%%

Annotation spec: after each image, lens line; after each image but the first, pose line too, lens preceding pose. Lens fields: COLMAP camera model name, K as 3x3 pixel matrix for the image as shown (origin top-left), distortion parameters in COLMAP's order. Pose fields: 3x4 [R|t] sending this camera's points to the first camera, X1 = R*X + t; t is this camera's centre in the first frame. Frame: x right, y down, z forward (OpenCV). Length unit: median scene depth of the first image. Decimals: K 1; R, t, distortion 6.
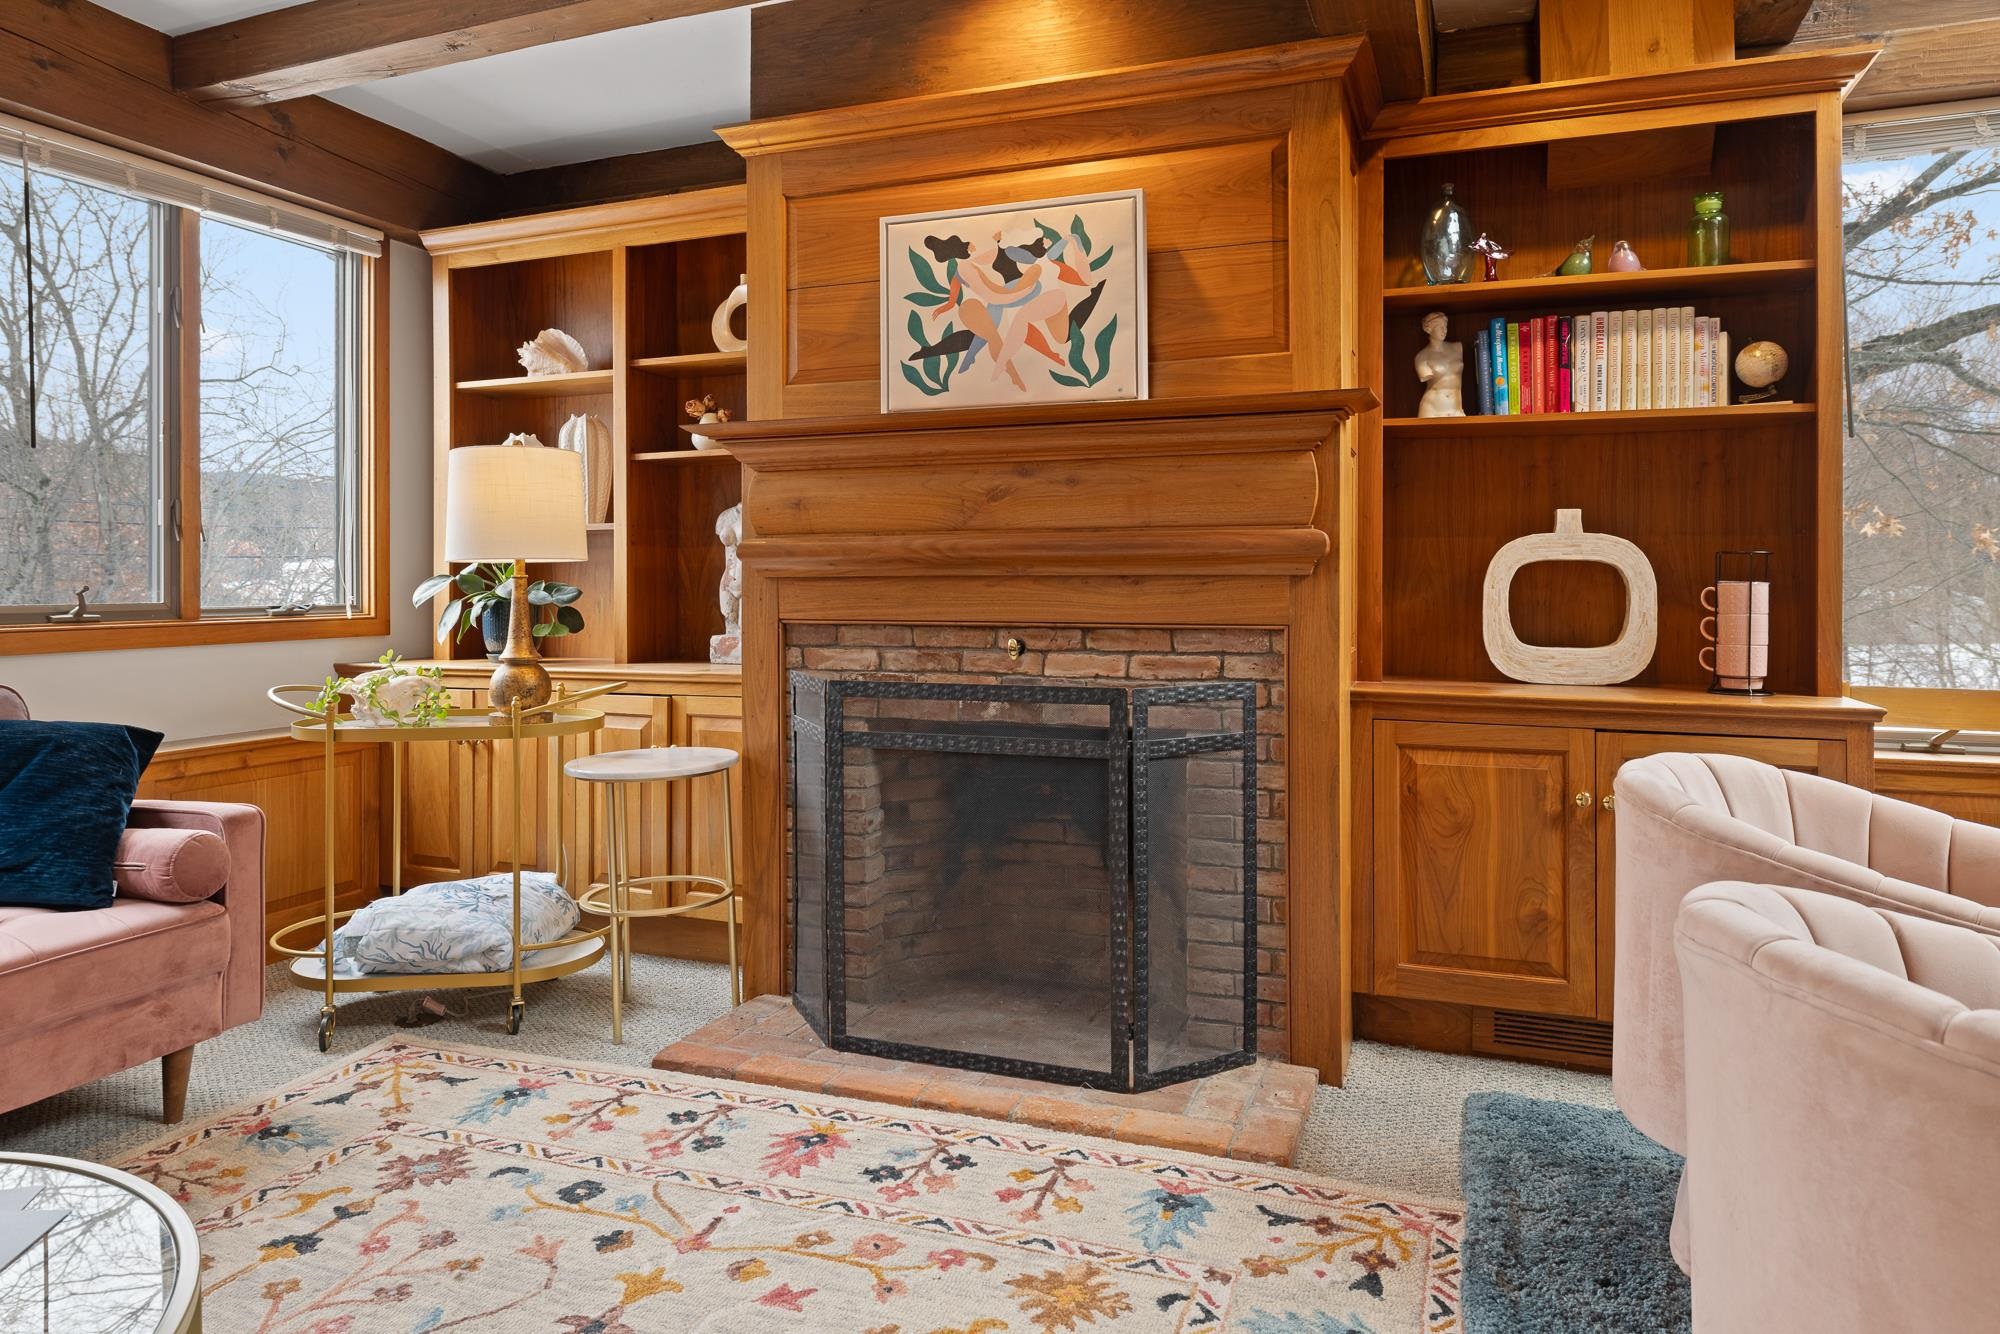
lens RADIAL K [[1289.9, 0, 1000.3], [0, 1289.9, 581.2], [0, 0, 1]] dist [-0.002255, -0.000249]
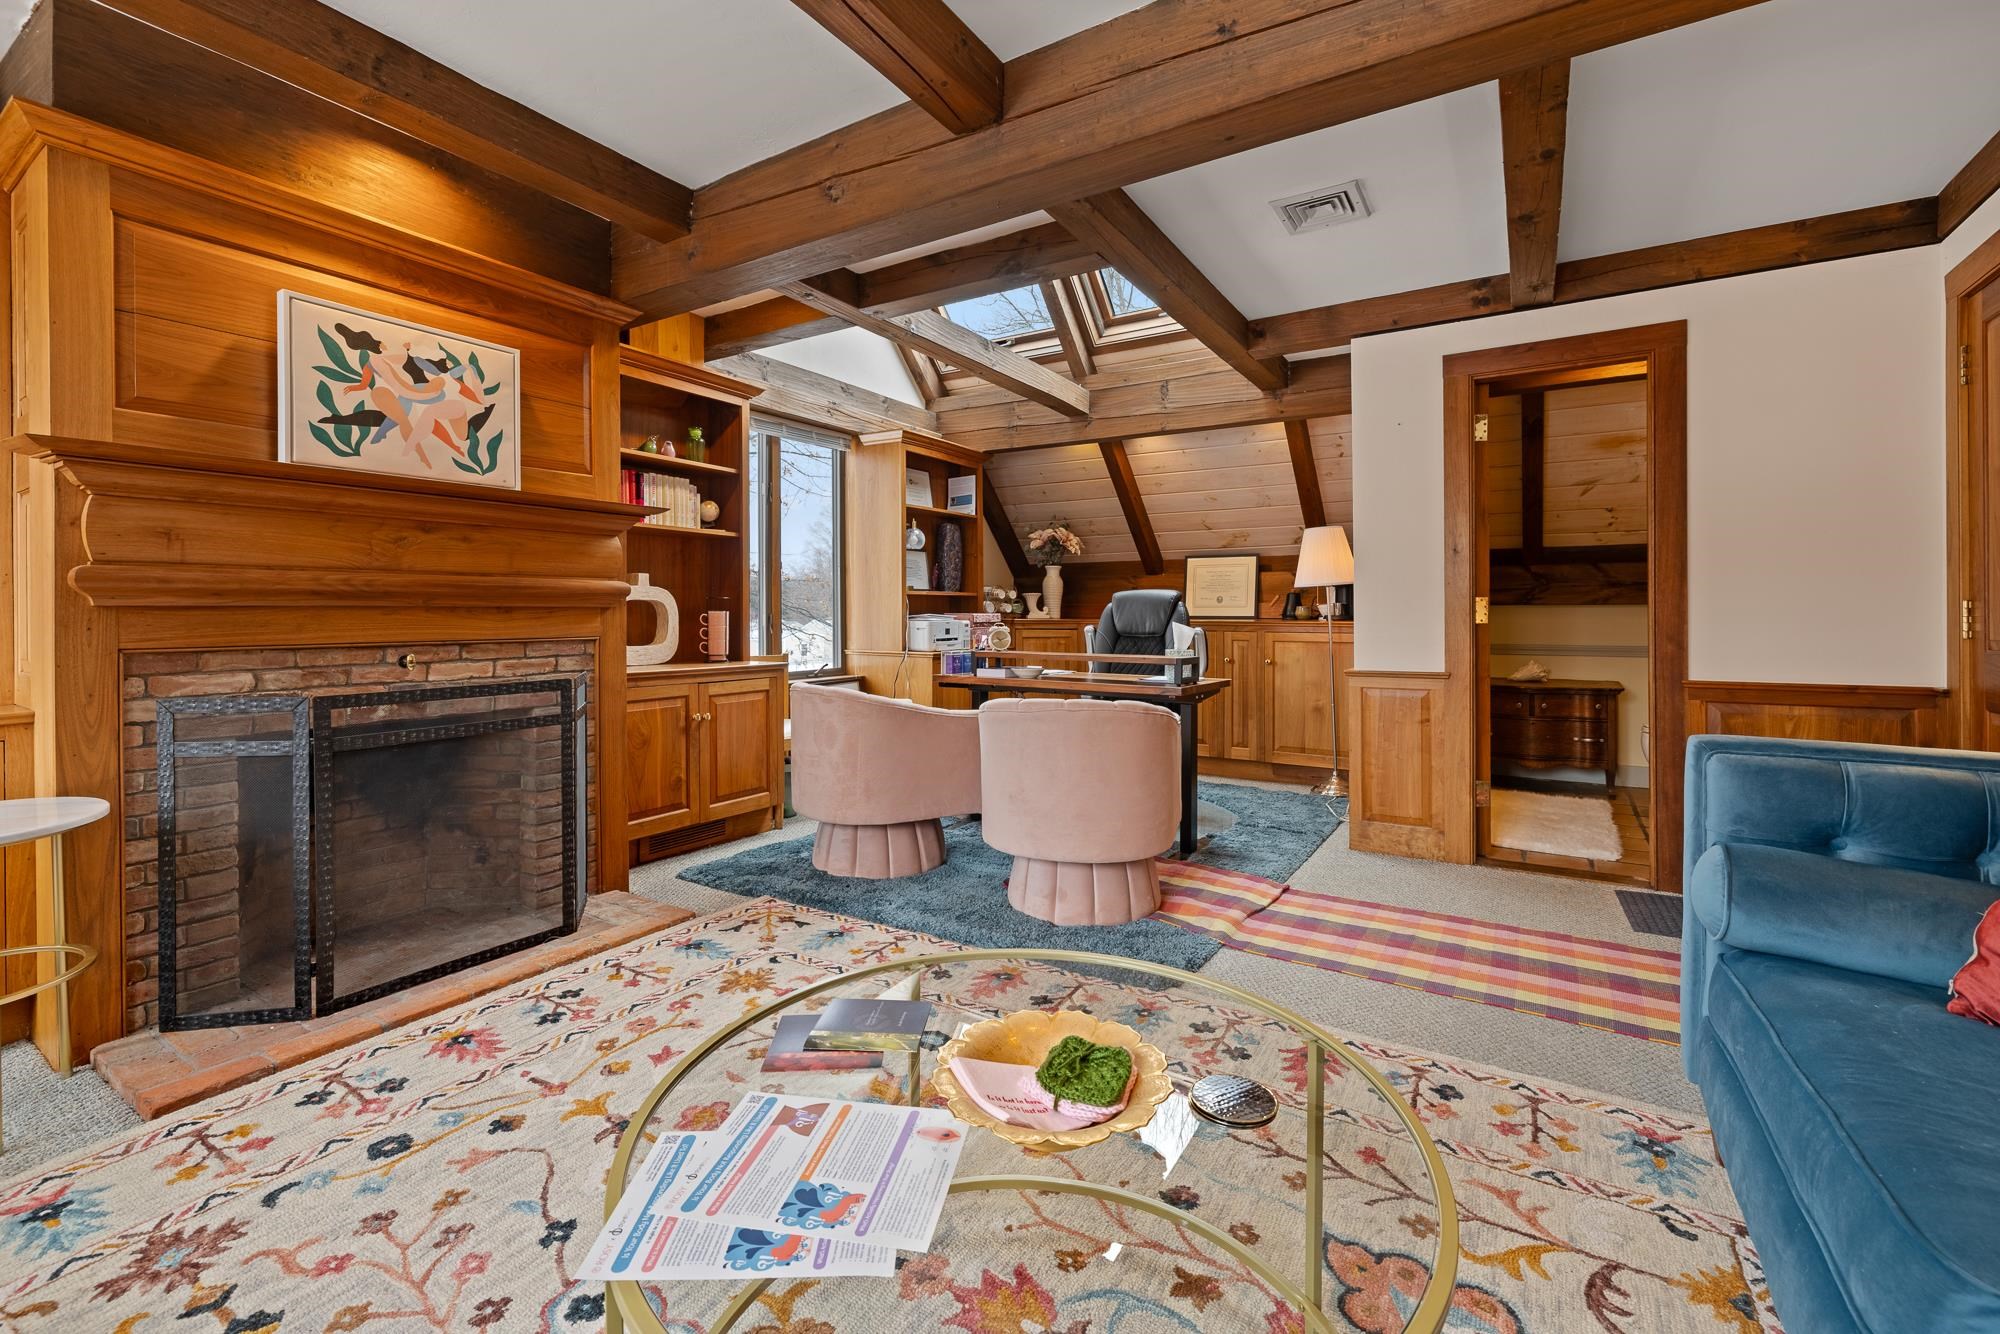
lens RADIAL K [[850.8, 0, 998.6], [0, 850.8, 610.6], [0, 0, 1]] dist [-0.000135, -0.000154]
pose [[0.191084, 0.001401, 0.981573, -0.733619], [-0.001615, 0.999998, -0.001113, -0.000066], [-0.981572, -0.001372, 0.191086, 0.251328]]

%%

TASK BRIEF
Write out the material above once more, exactly as it reads, with no pictures.

RESPONSE
Annotation spec: after each image, lens line; after each image but the first, pose line too, lens preceding pose. Lens fields: COLMAP camera model name, K as 3x3 pixel matrix for the image as shown (origin top-left), distortion parameters in COLMAP's order. Pose fields: 3x4 [R|t] sending this camera's points to the first camera, X1 = R*X + t; t is this camera's centre in the first frame. Frame: x right, y down, z forward (OpenCV). Length unit: median scene depth of the first image. Decimals: K 1; R, t, distortion 6.
lens RADIAL K [[1289.9, 0, 1000.3], [0, 1289.9, 581.2], [0, 0, 1]] dist [-0.002255, -0.000249]
lens RADIAL K [[850.8, 0, 998.6], [0, 850.8, 610.6], [0, 0, 1]] dist [-0.000135, -0.000154]
pose [[0.191084, 0.001401, 0.981573, -0.733619], [-0.001615, 0.999998, -0.001113, -0.000066], [-0.981572, -0.001372, 0.191086, 0.251328]]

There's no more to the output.